◆ **Request**:
For each line of the listing that includes the word "đông", show the whole line.

◆ **Provided data**:
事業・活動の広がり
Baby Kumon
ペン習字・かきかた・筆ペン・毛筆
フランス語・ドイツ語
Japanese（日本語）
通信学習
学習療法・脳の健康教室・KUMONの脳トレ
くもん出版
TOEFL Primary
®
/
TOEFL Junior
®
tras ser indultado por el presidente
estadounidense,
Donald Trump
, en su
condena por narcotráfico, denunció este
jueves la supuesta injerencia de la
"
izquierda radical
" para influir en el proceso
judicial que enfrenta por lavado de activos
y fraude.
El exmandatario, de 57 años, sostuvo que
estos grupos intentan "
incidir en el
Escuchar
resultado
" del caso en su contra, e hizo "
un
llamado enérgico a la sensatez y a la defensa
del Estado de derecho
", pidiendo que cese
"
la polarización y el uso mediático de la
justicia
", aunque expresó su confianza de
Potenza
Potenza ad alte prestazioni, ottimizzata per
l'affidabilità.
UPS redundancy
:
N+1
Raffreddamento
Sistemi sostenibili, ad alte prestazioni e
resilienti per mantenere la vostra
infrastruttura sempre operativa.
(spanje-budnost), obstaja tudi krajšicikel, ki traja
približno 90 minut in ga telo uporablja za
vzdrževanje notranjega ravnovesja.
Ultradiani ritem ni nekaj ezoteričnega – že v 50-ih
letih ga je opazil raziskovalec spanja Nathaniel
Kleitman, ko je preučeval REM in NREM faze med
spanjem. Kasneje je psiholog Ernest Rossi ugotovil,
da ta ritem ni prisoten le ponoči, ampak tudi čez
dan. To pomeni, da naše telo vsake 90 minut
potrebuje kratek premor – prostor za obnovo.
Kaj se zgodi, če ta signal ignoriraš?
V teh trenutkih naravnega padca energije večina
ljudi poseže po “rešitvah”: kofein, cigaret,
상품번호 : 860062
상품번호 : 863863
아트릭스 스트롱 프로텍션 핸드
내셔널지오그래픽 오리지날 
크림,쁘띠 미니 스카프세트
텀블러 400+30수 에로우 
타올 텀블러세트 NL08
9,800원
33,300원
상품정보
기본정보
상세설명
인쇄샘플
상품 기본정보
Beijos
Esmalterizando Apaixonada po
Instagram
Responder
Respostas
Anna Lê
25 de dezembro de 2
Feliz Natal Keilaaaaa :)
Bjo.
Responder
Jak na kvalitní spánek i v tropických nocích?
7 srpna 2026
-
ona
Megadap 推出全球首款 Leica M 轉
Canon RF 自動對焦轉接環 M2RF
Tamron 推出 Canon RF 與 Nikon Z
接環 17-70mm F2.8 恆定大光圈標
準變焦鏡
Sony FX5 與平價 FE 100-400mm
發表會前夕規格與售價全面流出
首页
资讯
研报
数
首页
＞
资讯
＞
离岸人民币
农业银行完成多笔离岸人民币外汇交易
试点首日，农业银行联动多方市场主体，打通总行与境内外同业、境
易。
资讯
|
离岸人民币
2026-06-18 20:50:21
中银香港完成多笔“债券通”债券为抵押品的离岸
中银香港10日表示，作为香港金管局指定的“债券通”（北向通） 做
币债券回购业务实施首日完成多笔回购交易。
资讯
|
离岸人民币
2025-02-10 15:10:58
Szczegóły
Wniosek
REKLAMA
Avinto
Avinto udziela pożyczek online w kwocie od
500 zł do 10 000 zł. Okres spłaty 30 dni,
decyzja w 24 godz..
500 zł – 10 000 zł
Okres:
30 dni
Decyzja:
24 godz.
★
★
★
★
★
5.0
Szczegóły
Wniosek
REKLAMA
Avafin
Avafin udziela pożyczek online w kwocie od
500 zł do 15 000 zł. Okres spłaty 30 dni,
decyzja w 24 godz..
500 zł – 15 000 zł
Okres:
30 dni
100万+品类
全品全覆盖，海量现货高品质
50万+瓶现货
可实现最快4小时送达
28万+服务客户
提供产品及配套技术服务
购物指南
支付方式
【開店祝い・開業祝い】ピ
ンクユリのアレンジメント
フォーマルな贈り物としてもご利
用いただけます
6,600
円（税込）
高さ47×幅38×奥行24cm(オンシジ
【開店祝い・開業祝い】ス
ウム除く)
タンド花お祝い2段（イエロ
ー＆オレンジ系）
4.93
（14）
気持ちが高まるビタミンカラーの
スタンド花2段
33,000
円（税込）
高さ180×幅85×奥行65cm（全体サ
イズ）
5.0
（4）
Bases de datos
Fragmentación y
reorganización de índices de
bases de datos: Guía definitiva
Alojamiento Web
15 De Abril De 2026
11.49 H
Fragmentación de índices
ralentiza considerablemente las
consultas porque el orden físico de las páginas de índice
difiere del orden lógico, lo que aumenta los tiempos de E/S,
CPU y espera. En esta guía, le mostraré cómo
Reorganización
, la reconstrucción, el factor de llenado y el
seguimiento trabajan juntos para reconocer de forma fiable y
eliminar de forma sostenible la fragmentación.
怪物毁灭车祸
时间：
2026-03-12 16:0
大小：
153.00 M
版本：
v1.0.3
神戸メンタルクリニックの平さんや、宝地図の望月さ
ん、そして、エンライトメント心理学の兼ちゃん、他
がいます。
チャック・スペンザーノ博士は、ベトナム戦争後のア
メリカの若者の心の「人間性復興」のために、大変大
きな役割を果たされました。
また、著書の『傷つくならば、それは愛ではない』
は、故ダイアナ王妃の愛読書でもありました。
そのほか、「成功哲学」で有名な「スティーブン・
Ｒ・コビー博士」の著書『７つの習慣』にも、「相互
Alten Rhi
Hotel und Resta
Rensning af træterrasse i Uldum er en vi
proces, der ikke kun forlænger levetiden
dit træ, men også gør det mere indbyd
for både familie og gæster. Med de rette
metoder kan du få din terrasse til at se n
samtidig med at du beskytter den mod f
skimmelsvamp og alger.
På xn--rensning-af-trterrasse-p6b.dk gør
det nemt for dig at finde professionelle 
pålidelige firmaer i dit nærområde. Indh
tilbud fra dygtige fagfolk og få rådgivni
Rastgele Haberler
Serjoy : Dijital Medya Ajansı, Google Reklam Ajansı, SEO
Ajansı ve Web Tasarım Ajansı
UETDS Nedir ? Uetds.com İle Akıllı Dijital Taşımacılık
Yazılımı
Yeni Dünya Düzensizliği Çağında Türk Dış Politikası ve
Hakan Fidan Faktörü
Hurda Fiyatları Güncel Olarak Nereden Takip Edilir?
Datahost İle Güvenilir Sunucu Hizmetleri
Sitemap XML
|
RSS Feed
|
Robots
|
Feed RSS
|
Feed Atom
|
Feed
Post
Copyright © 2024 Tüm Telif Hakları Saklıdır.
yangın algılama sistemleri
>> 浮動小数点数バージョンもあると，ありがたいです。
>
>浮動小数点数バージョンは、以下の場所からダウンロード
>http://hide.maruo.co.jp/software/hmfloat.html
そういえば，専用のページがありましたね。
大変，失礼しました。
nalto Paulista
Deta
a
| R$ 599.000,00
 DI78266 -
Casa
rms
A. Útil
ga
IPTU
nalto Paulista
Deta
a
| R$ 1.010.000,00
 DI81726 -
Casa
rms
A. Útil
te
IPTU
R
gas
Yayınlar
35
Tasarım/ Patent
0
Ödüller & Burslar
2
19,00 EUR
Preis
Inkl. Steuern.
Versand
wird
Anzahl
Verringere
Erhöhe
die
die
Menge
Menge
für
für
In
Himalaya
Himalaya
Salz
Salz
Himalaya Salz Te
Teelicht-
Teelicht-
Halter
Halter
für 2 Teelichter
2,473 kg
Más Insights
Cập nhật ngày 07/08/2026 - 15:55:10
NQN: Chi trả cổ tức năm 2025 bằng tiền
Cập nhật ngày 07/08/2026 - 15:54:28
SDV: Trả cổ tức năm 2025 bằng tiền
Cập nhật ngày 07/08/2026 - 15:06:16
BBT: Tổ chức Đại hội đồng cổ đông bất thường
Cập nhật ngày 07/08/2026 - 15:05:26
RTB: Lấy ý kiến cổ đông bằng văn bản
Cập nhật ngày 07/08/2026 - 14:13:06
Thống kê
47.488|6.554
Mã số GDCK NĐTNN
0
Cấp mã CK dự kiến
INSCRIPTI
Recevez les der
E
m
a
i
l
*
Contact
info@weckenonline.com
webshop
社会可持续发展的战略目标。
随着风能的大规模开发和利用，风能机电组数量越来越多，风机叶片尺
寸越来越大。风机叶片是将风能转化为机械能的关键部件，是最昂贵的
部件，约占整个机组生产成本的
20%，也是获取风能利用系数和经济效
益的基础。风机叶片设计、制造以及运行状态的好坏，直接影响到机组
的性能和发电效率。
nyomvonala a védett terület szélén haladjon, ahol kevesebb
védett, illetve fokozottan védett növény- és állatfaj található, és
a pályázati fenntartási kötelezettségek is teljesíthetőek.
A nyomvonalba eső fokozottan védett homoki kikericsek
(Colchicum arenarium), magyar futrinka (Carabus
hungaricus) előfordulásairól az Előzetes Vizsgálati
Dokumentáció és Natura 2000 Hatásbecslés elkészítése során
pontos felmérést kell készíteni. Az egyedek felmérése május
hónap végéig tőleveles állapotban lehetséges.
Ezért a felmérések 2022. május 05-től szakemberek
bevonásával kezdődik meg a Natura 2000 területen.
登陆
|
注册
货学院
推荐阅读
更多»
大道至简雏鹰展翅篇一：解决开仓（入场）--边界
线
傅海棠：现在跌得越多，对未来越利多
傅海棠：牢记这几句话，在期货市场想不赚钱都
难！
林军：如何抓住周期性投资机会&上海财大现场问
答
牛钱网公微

◆ **Answer space**:
BBT: Tổ chức Đại hội đồng cổ đông bất thường
RTB: Lấy ý kiến cổ đông bằng văn bản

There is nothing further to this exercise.